Whom had she settled into? Had she?
“My father picked her present. I had no say in it,” he assured her.
“I guess you don’t get a say in anything.”
She fastened her bra and proceeded to put on the change of clothes he’d bought for her, leisurely. She had nowhere to go and nothing to do.
“Amelia,” he said sharply, “you know I care about you. My father wants me back in Monterrey, but I want nothing of him.”
“Except for his cash.”
“What would you have me do? I was going to break off the engagement, but he doesn’t listen to me, just goes on and on, and when I brought it up —”
She stood up and touched his lips before she kissed him very lightly. “I know,” she replied.
“No, you don’t,” he said and he held her tight. And she should, she would move away in a minute. She was tidally locked. She was but a speck orbiting him and it didn’t even matter now whether she could, would, would not, should not move aside.
10
The gang had once again laid claim to the subway’s entrance. Amelia ended up sharing a car with a man and a life-sized me-chanical mariachi. It was just the torso, skillfully painted, but he had a hat and held a guitar in his hands. She couldn’t help but ask the man about it.
“It’s for bars,” the man said. “It has integrated speakers and can play hundreds of songs. It’s better than any flesh-and-blood musician. I also have one that looks like Pedro Infante and another like Jorge Negrete. Say, I’ll give you my card.”
She tried to tell him it was fine, that she wasn’t looking for a singing torso, but he pressed the card against her hand. She tossed it away before she walked into Lucía’s house where the holidays had made no dent. No lights nor trees, not even a poinsettia plant to mark the season. Lucía herself wore a white turban and had scattered photos on the table.
“I’m picking pictures to go with my book,” Lucía declared. “I’m sure people will like that sort of thing. But they’re all jumbled, and I have boxes and boxes of them. This was from 1974. It was the dress I did not wear to the Arieles, since I didn’t bother asking for an invitation and stayed home. You know who won the Ariel that year? Katy-Fucking-Jurado. ”
Amelia inspected the photo and smiled. Then she looked down at the table, grabbing a couple of other snapshots. One was a self-portrait, but the other showed young Lucía with Nahum. He was lighting her cigarette and she was smiling a perfect smile.
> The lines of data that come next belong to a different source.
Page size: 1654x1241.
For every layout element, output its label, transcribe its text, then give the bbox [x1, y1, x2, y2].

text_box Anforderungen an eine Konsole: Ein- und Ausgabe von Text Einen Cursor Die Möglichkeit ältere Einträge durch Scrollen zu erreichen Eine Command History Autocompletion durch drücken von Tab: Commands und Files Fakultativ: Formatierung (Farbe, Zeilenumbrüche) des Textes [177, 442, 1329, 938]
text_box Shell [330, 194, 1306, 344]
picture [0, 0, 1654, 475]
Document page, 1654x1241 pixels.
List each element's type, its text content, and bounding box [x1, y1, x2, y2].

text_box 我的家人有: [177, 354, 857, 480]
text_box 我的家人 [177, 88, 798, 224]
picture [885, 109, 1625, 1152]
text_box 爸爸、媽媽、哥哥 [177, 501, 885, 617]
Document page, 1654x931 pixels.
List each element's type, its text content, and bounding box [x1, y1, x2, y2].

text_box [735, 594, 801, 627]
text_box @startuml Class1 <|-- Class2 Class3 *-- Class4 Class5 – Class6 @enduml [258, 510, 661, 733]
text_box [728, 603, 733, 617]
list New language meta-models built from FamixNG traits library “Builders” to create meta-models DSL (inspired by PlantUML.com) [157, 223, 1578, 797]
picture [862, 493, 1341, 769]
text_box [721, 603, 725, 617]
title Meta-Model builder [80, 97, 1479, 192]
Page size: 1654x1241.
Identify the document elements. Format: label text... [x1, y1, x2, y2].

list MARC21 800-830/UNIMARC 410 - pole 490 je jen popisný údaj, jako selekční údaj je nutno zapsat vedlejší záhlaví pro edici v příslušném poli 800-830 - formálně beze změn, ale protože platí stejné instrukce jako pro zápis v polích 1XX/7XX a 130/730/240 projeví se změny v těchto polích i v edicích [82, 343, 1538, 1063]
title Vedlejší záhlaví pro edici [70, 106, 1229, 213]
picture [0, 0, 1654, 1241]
“Can I ask,” Amelia said, “you and th
is guy…?”
“Fucked?” Lucía said with a chuckle. “Who didn’t fuck him, darling? Who didn’t fuck me, for that matter? But he was married. I spun elaborate fantasies about how he was going to leave her, but those men never dump their wives. Not for little actresses who say ‘I love you’ a bit too honestly, anyway.”
“But you would have worked with him again, on that Viking movie.”
“That was after. Ages after! It seemed like that back then. Time just slowed to a standstill. Now, time goes so fast. I can’t keep track of anything, anymore. So, yes, afterward I might have worked with him. Things were different.”
“I don’t know if things can ever be different between some people,” Amelia said.
Lucía laughed her full laughter. She was old, and she was strong and steady. Amelia wished she could be that steady. She wished she didn’t jitter and jump, unable to sit still for five minutes, her foot nervously thumping against the floor.
“You have troubles with someone?” Lucía asked.
“It’s nothing. Probably the least of my worries.”
“What’s the biggest worry? Mars, my dear?”
“Mars, yes,” Amelia said, blushing. She hated thinking that she was so easy to read, that Lucía knew her so well. But then, what else did she talk about? Nothing but Mars and she did not talk about Elías with anyone. Everything about the Red Planet, not a word about the man, all truths committed to her mind. If she’d kept a diary, perhaps it might have helped, but it would have been ridiculous tripe.
“Mars is fine, I suppose. We all must nurse our little madnesses. Look at me here, with all these pictures,” Lucía said, pointing at the photographs. “But I was pretty, wasn’t I? Look at this. Now, this was a face. Light it, frame it, let the world admire it.”